Mueve el ratón en círculos lentos sobre la zona de abajo. La página cuenta cuántas veces por segundo tu ratón informa de su posición y nombra la frecuencia estándar a la que se parece. Nada que instalar y nada sale de tu equipo.
Mueve el ratón en círculos aquí, un par de segundos sin parar
Tu navegador solo entrega el movimiento una vez por fotograma dibujado, más lo que consiga agrupar con él, de modo que la cifra la limita tu pantalla y no tu ratón. Chrome y Edge miden la frecuencia real.
Un navegador no puede leer directamente la tasa de reporte del USB: solo puede contar los reportes que recibe. La carga en segundo plano, una pestaña ocupada o un modo de ahorro de energía bajan esa cuenta, así que la cifra es un mínimo y no un máximo.
Los ratones muy rápidos, de 4000 y 8000 Hz, rara vez muestran su frecuencia completa en un navegador. Que un ratón de 8000 Hz marque aquí 1000 o 2000 Hz suele significar que la página no dio abasto, no que el ratón falle.
La zona de arriba cuenta con qué frecuencia tu ratón le dice al ordenador dónde está. Esto es lo que significa esa cifra, qué esperar de ella y cómo cambiarla.
La tasa de sondeo, o frecuencia de reporte, es cuántas veces por segundo tu ratón envía su posición al ordenador, medida en hercios (Hz).

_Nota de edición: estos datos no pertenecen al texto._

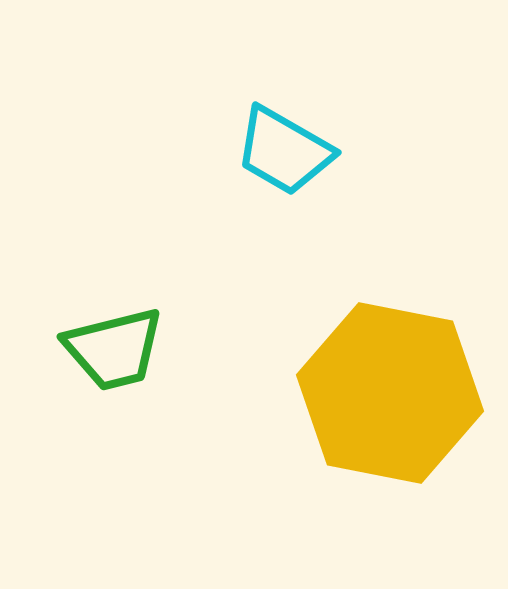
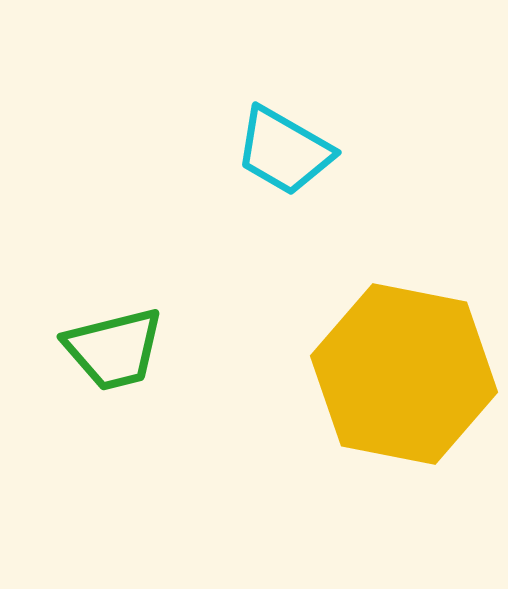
yellow hexagon: moved 14 px right, 19 px up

A 125 Hz llega un reporte cada 8 milisegundos; a 1000 Hz, uno cada milisegundo. No es lo mismo que los DPI, que indican cuánto recorre el cursor en cada reporte.
Los ratones de oficina informan casi siempre 125 veces por segundo. Los de juego vienen de fábrica a 500 o 1000, y los más recientes ofrecen 2000, 4000 u 8000 Hz mediante un receptor dedicado. El salto de 125 a 1000 Hz es el que de verdad se nota; por encima, la mejora decrece rápido.
Más reportes significan que la posición del cursor está más fresca cuando la lee un juego o el escritorio, así que apuntar se siente más directo y los movimientos rápidos trazan una línea más limpia. No hace el sensor más preciso ni acelera un ordenador lento.
Un ratón de 1000 Hz frente a una pantalla de 60 Hz te sigue mostrando sesenta imágenes por segundo. Los reportes extra no se desperdician — los juegos leen el ratón mucho más a menudo de lo que dibujan — pero la ventaja visible crece cuando la pantalla también es rápida.
En un ratón inalámbrico, una frecuencia de reporte mayor implica más tráfico de radio, y la autonomía cae en consecuencia: entre 1000 y 4000 Hz la diferencia suele notarse. Por eso muchos ratones de juego permiten fijar una frecuencia con cable y otra menor en inalámbrico.
Con el software del fabricante: Logitech G HUB, Razer Synapse, SteelSeries GG, Corsair iCUE y los demás tienen un ajuste de tasa de sondeo o report rate. Algunos ratones traen en su lugar un interruptor en la base o un atajo de botones. Los ratones de oficina sencillos están fijados a 125 Hz y no se pueden cambiar.